Another sleepy lovely town on a hillside, this one has a couple of even more endearing features, namely a creek that runs down its center, cataracting and waterfalling and calling all sorts of attention to itself, and a 12th century chapel of Notre-Dame-de-Beauvoir high above the town. We would discover in the next few days the real reason French women don't get fat is they are all Catholic and have to walk uphill--very far--both ways to church. When they thank God for their fine physiques, they mean it very literally.



Here we wander the narrow streets and shop and windowshop and examine, very gingerly, all sorts of faience, the highly glazed plates and pottery that the town is famous for and will sell you for an arm and a Euro. The church in town is merely Romanesque and spooky in the way only churches can be, but we have to make the hike up to the second church above the town, too, as we're tourists, and that's what tourists do. The view from there is a bit swoon-suggestive, but no less gorgeous.

[there will be a photo here if I can beat Blogger into submission; ed. note, as of 11/8, still can't--thanks, Blogger]

On our way down it begins to rain in earnest, which is only a problem because someone forgot his umbrella. Someone manages not to get too wet or fall down lots of stone steps, so God only wants to make the heathen uncomfortable after he goes to a church, not out and out kill him. And in case you're wondering, the Faience Museum is interesting if slight, nonetheless a great place to spend a half hour when it truly pours.

Back at La Ferme Rose we nap, drink some Pastis and watch a French television game show we're not sure would make sense even if we understood the language. Mostly it's about 20 or so 20-somethings looking good on camera, but it confuses us when the main contestant cries about a third of the way in, but stays on for the whole half hour and doesn't lose. It also is a mainstay of the show to throw a come-hither look over your shoulder when called upon by the host, a pose we try to perfect in photos form the trip that you won't see because this website isn't about looking at us. But one piece of advice: watch where you put your hands when you look back over your shoulder or the pose can make you appear as if you're taking a leak.

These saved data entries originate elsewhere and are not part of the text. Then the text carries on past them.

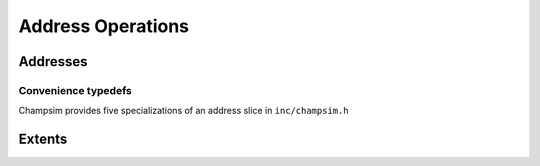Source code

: .. _Address_operations:

=======================================
Address Operations
=======================================

-------------------------------------
Addresses
-------------------------------------

.. doxygenclass:: champsim::address_slice
   :members:

.. doxygenfunction:: champsim::offset
.. doxygenfunction:: champsim::uoffset
.. doxygenfunction:: champsim::splice

^^^^^^^^^^^^^^^^^^^^^^^^^^^^^^^^^^^
Convenience typedefs
^^^^^^^^^^^^^^^^^^^^^^^^^^^^^^^^^^^
Champsim provides five specializations of an address slice in ``inc/champsim.h``

.. doxygentypedef:: champsim::address
.. doxygentypedef:: champsim::page_number
.. doxygentypedef:: champsim::page_offset
.. doxygentypedef:: champsim::block_number
.. doxygentypedef:: champsim::block_offset

--------------------------------------
Extents
--------------------------------------

.. doxygenstruct:: champsim::static_extent
.. doxygenstruct:: champsim::dynamic_extent
.. doxygenstruct:: champsim::page_number_extent
.. doxygenstruct:: champsim::page_offset_extent
.. doxygenstruct:: champsim::block_number_extent
.. doxygenstruct:: champsim::block_offset_extent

Dinner is at Ferme St. Cecile, where we cannily ask for non-smoking and thereby get a dining room all to ourselves (everyone else here seems French tonight, for which we are extremely grateful after our Maison Gouin experience). The amuse is a mushroom soup that is mushroom's very distilled essence. Amy's entree is a duck foie gras with fig, and wonderful, and I have Coquilles St Jacques, the scallops perfectly cooked and accompanied with a quenelle of some sauce I still can't figure out even looking at the menu on the website (some vanilla? some garlic?--all good). For a main Amy goes with a sea bass (bar de ligne) that you have to eat with the skin, or so the waiter tells her, and for good reason, as it does that lovely crisp versus firm fish flesh texture trick and is perfect with her "garlic ice cream" that melts a superior sauce over the dish. I go with Perdreau rouge aux raisins, which is partridge (I insist on calling my dinner Laurie) with grapes, and mushrooms, and a potato cake. The cheese course is a surprisingly mild ash-covered goat on a fruit-bread-toast. The desserts are again out of this world (I know, I know, why act surprised, it's France, George): Amy's apple tart with both nougat cream and almond ice cream and my roasted banana on a brownie with thyme ice cream. Oh, with partridge and sea bass, you can't go wrong with a surprisingly dry 2004 white Chateaunuef-du-pape Domaine de Fontavin.

On our way back to La Ferme Rose, we decide to drive through town only to learn that the few folks up are 5 teenagers who maybe are rioting since we left France, if for no other reason than their town is asleep by ten. On the dirt road to the inn, Amy has to get out of the car and lift a frog to safety, as he was frozen in our headlights. We do not have to apologize to him, enjoying no grenouille legs on our trip.